According to him, ECOWAS should not have immediately imposed blanket sanctions on Niger taking into consideration the trade relations with the country.
He said any sanctions should have been gradual and should have left ample space for negotiations and other diplomatic moves.
The failure to exhaust all diplomatic avenues, he said, is what has resulted in the perilous situation business people from Ghana and other countries are facing in Niger.
“The point is ECOWAS was so much in a hurry to place sanctions on Niger. ECOWAS suspended Burkina Faso, ECOWAS suspended Mali. So that whole area, in terms of protocol, ECOWAS does not have control. So, there are a lot of bandits, there are a lot of jihadists within the system.
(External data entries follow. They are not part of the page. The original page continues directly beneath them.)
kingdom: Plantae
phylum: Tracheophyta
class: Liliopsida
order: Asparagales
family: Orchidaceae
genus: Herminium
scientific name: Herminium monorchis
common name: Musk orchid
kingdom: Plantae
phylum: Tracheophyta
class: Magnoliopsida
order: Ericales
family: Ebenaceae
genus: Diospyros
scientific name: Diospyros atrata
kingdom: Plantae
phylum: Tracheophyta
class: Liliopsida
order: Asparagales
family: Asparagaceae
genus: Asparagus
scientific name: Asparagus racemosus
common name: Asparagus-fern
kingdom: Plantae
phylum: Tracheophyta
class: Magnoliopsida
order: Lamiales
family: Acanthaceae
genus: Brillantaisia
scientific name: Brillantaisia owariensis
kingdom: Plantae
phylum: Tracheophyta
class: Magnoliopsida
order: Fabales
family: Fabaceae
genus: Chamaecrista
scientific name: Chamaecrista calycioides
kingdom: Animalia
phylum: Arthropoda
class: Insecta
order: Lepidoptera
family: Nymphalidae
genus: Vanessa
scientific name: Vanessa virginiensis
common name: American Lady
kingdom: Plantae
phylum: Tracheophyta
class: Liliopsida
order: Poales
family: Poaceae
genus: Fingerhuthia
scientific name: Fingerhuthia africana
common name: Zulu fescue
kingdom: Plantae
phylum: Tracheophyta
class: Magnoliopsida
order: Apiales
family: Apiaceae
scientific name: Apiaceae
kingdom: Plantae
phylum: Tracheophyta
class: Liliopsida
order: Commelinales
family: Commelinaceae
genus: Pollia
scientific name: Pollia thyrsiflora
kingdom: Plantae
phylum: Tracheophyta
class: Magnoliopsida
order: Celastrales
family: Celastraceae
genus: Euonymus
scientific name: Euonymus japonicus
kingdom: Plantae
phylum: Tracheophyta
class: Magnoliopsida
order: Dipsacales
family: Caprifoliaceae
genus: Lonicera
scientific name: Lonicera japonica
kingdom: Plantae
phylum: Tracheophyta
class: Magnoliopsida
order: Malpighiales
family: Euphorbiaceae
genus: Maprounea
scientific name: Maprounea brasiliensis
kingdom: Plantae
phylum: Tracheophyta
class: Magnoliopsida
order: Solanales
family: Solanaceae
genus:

“At the point that Niger coup happened, we were expecting some kind of strategic movement towards imposing sanctions very slowly but surely we’ll arrive there so that we’ll have space to allow many of our business men and women who are already trapped in the system to get out, and gradually we would have gotten there.
“But if you suspend them and impose sanctions straight away, they’ll also stop doing what they used to do, escorting traders to the border of Burkina Faso and handing them over. Now they’re not ready to escort anybody, you place sanctions on them, and you cannot go in there just as the defence minister is saying.
“The Ghanaian soldiers cannot go in there and bring our traders so they’re stuck in there and whatever will happen to them is as a result of not so much deeper thinking regarding how we handled this Niger matter,” he said.
He said Ghana should push ECOWAS to reopen negotiations with Niger and lessen the sanctions to allow the safe return of traders and their drivers from the country.
He said if that is done, the junta could be convinced to offer protection to traders and their drivers as they exit the country.
“The state can push ECOWAS and ECOWAS should be able to do more. And that’s the beginning of negotiation. I mean, it’s a trump-card the people of Niger have, it’s a trump-card your citizens are stuck in there.
“You want your citizens out, and we also have a challenge, you’ve placed sanction on us so can we jaw-jaw, what can we do to support your citizens get back home safely and what can you also do to lessen the sanctions you’ve placed on us?
“I’m sure that if ECOWAS begins to talk to the junta, they’ll find a way the junta can actually escort our traders to the Burkina border and we can actually get them home,” he said.